■ RECORDS TO PROCESS:
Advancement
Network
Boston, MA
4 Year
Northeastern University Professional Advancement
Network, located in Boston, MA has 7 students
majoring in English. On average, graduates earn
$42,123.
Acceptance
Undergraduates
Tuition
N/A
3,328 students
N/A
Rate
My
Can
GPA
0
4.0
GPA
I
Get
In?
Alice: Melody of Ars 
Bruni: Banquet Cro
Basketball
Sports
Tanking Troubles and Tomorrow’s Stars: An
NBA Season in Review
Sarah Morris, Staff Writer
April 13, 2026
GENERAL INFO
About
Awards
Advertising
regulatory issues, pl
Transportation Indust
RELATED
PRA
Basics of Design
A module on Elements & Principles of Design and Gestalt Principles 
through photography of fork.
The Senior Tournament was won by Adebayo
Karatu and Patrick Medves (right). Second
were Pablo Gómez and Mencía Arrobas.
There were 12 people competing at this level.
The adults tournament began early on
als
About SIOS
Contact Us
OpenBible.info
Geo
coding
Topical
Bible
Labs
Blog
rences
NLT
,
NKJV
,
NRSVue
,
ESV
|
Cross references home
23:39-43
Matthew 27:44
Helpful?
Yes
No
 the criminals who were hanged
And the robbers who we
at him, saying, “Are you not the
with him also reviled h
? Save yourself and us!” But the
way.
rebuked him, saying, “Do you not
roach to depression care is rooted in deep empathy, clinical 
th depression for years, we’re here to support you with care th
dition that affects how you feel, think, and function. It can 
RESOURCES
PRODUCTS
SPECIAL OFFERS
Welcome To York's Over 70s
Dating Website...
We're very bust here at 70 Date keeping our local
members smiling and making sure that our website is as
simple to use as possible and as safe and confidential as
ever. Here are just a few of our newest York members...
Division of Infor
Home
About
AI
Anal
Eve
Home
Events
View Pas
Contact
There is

■ PROMPT: Your answer should consist of every line from the entries that holds "Advancement".

■ ANSWER BOX:
Advancement
Northeastern University Professional Advancement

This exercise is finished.